Flugzeugindustrie:Absturz bringt Boeing in Nöte

Nach dem Unglück in Äthiopien wird ein Drittel aller Maschinen des Typs "737 Max 8" vorerst nicht mehr eingesetzt. Der Aktienkurs des amerikanischen Konzerns bricht ein.

Von Jens Flottau, Frankfurt

Nach dem Absturz einer Boeing 737 Max 8 der Ethiopian Airlines haben China und Indonesien ihren heimischen Fluggesellschaften bis auf Weiteres verboten, das Modell einzusetzen. Darüber hinaus beschlossen mehrere Betreiber freiwillig, die Maschine nicht mehr zu fliegen, bis weitere Erkenntnisse zur Absturzursache vorliegen, unter ihnen Ethiopian. Etwa ein Drittel der weltweit rund 350 ausgelieferten 737 Max 8 sind betroffen, bislang haben sich aber keine europäischen Anbieter der Entscheidung angeschlossen.

Die Maschine der Ethiopian Airlines war am Sonntagmorgen kurz nach dem Start in Addis Abeba aus noch unbekannter Ursache abgestürzt. Keiner der 157 Menschen an Bord hat den Unfall überlebt. Am Montag bargen Ermittler den Flugdatenschreiber und den Cockpit-Stimmenrekorder. Sie erhoffen sich nun schnell Aufschlüsse über die Unfallursache.

Fluggesellschaften weltweit sind vor allem deshalb so alarmiert, weil nun bereits zwei fast neue 737 Max 8 innerhalb von gut vier Monaten verunglückt sind. Am 29. Oktober 2018 war eine Maschine der indonesischen Billigfluggesellschaft Lion Air 13 Minuten nach dem Start ins Meer gestürzt. Bei dem Unfall starben 189 Menschen.

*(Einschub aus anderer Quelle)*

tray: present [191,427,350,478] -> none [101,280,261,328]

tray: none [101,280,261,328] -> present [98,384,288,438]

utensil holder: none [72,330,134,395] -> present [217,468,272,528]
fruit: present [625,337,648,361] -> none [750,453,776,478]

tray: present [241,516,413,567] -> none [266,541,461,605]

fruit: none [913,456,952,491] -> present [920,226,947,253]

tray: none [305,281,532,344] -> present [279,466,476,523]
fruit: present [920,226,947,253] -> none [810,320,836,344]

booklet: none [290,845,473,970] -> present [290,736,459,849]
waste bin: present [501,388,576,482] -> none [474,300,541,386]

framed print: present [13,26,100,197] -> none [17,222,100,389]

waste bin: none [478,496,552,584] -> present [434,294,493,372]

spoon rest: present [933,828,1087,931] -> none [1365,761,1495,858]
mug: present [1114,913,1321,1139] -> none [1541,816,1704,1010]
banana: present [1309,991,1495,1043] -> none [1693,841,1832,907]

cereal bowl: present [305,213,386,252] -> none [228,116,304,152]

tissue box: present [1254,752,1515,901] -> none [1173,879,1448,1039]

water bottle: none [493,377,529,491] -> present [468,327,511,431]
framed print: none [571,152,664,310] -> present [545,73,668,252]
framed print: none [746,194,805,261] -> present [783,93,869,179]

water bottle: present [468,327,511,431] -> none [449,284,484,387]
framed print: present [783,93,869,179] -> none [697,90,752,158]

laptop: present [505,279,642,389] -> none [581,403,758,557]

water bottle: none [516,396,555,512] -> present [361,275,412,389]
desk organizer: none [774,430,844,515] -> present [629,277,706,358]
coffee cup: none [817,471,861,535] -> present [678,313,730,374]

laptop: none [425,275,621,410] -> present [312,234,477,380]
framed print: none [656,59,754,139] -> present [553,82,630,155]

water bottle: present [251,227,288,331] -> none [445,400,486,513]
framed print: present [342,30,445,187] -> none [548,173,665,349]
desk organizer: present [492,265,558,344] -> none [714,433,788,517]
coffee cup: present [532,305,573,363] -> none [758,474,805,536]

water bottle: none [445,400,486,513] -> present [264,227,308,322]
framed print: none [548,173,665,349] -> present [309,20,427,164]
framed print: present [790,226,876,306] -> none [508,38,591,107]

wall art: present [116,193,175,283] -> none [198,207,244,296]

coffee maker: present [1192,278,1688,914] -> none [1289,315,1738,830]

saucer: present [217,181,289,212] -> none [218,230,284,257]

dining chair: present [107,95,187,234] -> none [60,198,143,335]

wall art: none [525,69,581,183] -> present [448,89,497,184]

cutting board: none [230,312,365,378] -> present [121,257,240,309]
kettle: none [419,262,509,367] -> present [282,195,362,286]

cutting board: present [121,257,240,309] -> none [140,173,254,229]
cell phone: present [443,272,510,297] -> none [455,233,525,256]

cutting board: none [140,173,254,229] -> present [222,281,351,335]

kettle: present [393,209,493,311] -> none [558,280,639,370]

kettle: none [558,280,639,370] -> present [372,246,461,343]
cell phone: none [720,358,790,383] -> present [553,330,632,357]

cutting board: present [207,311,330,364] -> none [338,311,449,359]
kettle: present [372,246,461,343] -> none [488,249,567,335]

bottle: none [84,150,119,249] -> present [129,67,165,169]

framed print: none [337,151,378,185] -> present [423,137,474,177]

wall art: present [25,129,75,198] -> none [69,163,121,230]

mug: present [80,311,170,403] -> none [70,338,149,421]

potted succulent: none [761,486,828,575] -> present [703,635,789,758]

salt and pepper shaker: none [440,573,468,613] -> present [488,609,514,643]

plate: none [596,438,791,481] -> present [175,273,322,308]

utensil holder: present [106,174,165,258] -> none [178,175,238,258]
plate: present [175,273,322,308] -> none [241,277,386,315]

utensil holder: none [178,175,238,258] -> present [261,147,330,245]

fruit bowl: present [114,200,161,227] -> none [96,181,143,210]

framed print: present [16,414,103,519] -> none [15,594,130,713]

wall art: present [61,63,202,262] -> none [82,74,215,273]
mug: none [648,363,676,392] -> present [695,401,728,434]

Die Untersuchungen dauern noch an.

Allerdings hat bei dem Absturz womöglich eine neue automatische Funktion der Flugsoftware namens Maneuvering Characteristics Augmentation System (MCAS) eine Rolle gespielt. MCAS soll verhindern, dass die 737 in einen zu steilen Anstellwinkel gerät, die Strömung abreißt und der Auftrieb nicht mehr ausreicht. Es drückt, wenn es eine solche Gefahr erkennt, die Nase des Flugzeugs nach unten. Bei der Lion-Air-Maschine sprach das System offenbar auf der Basis falscher Daten überraschend an, und die Piloten wussten nicht, wie sie es ausschalten sollten. Boeing stand anschließend in der Kritik, die Betreiber nicht ausreichend über die Funktionsweise informiert zu haben. Nach dem zweiten Absturz verlor der Kurs der Boeing-Aktie an der New Yorker Börse am Montag mehr als fünf Prozent.

Ob MCAS auch beim Ethiopian-Unfall ein Faktor war und damit Boeing ein schwerwiegendes grundlegendes Problem mit der neuesten Generation der 737 hat, war hingegen am Montag noch nicht absehbar. Die Crew des Fluges ET302 meldete der Fluggesellschaft zufolge kurz nach dem Start Probleme mit der Maschine und bat die Flugsicherung darum, nach Addis Abeba zurückkehren zu dürfen. Sechs Minuten nach dem Start brach aber der Kontakt ab. MCAS springt erst an, wenn die Landeklappen ganz eingefahren sind. Diese werden aber beim Start ausgefahren und bleiben auch in der Anfangsphase des Steigfluges in dieser Position.

Deutsche Airlines setzen die 737 Max 8 bisher nicht ein. Lufthansa hat das Modell nicht bestellt. Tuifly will noch in dieser Woche die erste Maschine übernehmen und die Flotte bis Jahresende um fünf weitere Flugzeuge aufstocken. Weltweit ist die US-Billigfluggesellschaft Southwest mit derzeit 31 Maschinen größter Kunde.